**Excerpt to read**
----------------------------------------

Micael

Personal information
- Full name: Micael de Barros Viturino
- Date of birth: 10 February 2006 (age 20)
- Place of birth: Pesqueira, Brazil
- Height: 1.85 m (6 ft 1 in)
- Position: Forward

Team information
- Current team: São José-SP (on loan from Sport Recife)
- Number: 33

Youth career
- 2018–2026: Sport Recife

Senior career*
- Years: Team / Apps / (Gls)
- 2025–: Sport Recife / 10 / (2)
- 2026–: → São José-SP (loan) / 0 / (0)

= Micael (footballer, born 2006) =

Brazilian footballer

Micael de Barros Viturino (born 10 February 2006), simply known as Micael, is a Brazilian professional footballer who plays as a forward for São José-SP.

----------------------------------------

Please list every field name that appears under "Personal information" in the footballer profile. The rows have no connection to the footballer profile.

Data rows
----------------------------------------

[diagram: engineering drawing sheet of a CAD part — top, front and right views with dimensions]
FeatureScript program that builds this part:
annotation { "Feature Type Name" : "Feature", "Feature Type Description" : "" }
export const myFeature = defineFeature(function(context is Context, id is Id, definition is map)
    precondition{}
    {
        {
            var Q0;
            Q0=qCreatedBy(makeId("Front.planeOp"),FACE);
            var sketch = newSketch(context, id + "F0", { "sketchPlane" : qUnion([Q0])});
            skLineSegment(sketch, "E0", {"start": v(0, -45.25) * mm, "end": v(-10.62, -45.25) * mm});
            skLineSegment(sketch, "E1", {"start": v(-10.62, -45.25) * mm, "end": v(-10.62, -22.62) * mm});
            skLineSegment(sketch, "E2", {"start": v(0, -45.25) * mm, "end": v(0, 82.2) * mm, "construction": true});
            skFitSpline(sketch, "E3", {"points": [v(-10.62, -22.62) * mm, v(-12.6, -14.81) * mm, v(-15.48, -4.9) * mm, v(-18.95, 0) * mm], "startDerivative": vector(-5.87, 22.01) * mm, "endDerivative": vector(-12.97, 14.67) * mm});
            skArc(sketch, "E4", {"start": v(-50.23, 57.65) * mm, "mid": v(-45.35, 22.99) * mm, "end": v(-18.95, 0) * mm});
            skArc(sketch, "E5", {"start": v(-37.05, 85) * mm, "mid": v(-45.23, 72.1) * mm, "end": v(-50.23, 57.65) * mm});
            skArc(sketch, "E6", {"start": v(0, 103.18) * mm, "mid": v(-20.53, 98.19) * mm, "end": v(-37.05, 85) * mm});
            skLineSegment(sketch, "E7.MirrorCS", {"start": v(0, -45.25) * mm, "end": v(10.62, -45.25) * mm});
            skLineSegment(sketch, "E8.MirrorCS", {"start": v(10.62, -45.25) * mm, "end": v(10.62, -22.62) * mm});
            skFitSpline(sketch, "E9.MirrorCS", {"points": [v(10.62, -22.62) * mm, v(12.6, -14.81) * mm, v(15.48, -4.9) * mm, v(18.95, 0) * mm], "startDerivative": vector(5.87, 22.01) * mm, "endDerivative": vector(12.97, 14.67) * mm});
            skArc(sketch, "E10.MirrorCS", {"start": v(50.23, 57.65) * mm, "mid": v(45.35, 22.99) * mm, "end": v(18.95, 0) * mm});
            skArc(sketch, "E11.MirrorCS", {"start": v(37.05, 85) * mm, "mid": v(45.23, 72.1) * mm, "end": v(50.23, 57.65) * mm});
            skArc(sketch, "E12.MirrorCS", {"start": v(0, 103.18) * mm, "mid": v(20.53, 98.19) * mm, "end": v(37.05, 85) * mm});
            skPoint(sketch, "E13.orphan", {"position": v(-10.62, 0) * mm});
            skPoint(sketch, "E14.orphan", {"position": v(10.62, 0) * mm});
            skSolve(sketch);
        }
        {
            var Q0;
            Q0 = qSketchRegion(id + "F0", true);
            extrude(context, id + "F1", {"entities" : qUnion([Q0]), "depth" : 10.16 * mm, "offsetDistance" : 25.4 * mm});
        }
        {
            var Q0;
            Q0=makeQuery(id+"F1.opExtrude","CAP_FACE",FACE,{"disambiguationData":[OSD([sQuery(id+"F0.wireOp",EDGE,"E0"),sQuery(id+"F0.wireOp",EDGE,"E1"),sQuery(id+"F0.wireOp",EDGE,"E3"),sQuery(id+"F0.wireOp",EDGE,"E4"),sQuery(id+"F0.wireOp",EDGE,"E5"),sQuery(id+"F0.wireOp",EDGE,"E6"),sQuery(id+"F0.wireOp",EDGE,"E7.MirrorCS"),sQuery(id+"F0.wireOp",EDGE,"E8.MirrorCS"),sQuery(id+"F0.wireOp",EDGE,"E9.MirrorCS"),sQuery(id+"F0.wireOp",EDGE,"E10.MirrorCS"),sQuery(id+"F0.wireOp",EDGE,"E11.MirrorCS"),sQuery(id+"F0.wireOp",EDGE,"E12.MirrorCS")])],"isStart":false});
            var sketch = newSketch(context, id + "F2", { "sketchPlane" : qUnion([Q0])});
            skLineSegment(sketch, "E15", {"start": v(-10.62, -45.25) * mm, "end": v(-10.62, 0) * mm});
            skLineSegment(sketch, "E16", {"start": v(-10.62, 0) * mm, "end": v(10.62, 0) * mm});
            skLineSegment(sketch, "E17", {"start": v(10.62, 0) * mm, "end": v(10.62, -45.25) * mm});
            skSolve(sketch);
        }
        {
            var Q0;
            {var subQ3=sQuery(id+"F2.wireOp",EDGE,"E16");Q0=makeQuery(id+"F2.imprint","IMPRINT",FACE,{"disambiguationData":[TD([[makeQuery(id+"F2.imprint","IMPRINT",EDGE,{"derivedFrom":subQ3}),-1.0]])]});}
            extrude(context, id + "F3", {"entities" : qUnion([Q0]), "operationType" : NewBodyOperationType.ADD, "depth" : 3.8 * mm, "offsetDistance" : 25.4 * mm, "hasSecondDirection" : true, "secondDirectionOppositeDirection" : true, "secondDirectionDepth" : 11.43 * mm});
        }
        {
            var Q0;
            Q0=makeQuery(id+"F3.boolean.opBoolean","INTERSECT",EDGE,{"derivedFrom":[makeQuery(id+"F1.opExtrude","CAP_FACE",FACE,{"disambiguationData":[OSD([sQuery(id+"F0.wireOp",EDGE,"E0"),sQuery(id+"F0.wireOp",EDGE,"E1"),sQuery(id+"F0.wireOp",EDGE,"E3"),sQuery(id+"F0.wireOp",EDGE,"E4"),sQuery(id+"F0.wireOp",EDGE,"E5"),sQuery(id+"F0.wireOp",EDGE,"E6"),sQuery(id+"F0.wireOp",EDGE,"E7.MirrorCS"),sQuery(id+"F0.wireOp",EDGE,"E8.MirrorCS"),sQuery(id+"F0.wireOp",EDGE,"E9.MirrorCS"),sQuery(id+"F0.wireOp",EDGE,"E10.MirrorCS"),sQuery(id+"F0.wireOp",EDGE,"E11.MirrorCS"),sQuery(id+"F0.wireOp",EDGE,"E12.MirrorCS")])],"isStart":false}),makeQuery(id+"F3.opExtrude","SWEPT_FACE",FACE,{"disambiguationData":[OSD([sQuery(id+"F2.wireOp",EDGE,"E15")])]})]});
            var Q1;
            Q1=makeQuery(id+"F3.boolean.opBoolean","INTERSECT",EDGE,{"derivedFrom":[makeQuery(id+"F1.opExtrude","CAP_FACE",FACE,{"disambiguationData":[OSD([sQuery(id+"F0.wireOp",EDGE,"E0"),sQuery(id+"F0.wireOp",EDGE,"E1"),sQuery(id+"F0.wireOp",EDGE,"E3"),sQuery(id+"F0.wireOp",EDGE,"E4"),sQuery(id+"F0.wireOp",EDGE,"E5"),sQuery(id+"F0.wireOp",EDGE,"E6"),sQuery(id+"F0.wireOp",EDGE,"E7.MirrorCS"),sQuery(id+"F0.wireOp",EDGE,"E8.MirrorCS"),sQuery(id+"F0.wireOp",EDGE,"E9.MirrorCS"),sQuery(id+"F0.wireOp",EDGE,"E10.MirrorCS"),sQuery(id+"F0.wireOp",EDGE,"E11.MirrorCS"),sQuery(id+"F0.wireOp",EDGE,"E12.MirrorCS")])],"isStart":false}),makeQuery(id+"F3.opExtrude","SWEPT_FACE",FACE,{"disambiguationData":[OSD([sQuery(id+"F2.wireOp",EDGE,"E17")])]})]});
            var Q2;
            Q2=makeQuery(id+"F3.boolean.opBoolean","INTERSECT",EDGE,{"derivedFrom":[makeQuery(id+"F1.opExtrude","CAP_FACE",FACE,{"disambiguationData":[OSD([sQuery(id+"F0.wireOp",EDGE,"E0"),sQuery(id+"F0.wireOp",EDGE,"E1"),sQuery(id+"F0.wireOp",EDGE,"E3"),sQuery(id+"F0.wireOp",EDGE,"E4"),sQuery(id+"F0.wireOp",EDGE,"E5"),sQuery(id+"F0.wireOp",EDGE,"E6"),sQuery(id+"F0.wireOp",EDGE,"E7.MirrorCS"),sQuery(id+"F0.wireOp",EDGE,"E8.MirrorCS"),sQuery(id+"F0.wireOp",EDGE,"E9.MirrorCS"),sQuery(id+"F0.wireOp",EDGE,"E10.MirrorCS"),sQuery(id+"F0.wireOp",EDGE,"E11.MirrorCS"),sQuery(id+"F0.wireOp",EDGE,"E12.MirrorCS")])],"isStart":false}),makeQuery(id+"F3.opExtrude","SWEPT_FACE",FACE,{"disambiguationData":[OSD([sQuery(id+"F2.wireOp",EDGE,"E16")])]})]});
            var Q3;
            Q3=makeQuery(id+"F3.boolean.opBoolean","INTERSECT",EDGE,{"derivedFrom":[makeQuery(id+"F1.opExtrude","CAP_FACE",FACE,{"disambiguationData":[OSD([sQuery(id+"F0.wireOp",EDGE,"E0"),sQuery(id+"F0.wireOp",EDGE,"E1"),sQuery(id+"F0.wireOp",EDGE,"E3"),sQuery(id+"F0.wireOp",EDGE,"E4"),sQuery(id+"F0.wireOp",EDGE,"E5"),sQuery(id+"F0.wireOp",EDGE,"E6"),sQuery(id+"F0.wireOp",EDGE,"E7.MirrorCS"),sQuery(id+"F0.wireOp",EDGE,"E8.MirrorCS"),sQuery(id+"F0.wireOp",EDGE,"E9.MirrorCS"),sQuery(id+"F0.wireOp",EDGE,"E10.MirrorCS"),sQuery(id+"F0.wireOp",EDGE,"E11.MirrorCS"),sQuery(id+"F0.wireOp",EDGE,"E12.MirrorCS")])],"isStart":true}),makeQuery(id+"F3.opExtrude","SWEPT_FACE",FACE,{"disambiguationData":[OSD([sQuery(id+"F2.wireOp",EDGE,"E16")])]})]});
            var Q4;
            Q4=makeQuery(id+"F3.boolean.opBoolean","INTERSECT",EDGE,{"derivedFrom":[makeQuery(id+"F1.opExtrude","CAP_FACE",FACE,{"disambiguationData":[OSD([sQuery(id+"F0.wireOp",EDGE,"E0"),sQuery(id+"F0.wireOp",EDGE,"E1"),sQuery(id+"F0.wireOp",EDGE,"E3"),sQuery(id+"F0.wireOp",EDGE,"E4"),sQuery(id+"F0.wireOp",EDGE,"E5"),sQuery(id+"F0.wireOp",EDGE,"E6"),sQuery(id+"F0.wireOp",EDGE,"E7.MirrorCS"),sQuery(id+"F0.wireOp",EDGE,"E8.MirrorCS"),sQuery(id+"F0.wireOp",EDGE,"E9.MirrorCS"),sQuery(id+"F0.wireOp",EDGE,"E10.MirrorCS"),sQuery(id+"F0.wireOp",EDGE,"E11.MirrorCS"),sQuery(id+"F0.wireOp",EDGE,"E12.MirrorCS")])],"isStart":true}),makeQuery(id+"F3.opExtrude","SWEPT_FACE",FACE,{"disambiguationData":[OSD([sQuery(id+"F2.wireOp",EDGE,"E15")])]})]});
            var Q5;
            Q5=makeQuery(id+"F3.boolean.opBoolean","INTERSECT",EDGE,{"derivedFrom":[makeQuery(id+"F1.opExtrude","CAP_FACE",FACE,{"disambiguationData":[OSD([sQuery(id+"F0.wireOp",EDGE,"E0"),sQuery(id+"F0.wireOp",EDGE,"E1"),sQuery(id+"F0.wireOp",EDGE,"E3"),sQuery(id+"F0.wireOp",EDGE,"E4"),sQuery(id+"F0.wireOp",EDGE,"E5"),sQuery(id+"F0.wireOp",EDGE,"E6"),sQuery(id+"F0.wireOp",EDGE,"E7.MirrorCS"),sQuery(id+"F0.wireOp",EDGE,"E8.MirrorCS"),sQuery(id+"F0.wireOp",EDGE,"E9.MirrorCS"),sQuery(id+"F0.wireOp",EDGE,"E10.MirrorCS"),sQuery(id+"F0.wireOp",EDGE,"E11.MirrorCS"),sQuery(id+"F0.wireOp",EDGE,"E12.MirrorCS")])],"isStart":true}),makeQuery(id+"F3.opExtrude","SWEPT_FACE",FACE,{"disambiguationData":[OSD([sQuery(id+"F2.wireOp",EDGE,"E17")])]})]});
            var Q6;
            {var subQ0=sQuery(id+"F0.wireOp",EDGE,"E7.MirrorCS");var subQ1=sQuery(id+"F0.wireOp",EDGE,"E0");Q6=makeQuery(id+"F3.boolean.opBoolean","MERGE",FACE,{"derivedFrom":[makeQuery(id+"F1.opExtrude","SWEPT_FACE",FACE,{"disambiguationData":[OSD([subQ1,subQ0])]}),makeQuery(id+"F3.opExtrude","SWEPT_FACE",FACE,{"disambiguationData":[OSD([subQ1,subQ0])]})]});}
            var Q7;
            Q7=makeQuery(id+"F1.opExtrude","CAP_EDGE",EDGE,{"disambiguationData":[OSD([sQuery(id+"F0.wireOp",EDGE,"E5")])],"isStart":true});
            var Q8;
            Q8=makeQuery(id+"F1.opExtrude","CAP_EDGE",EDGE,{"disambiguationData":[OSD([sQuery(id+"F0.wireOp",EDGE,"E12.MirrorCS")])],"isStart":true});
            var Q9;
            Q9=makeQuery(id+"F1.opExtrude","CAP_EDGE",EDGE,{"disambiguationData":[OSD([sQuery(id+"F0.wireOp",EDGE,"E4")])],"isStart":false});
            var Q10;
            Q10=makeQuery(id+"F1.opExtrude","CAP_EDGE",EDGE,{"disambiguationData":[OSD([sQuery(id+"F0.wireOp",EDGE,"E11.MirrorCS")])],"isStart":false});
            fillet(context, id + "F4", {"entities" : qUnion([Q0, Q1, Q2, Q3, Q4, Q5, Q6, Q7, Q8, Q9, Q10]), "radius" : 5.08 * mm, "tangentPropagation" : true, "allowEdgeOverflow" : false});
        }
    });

----------------------------------------

**Solution for this exercise**
Full name, Date of birth, Place of birth, Height, Position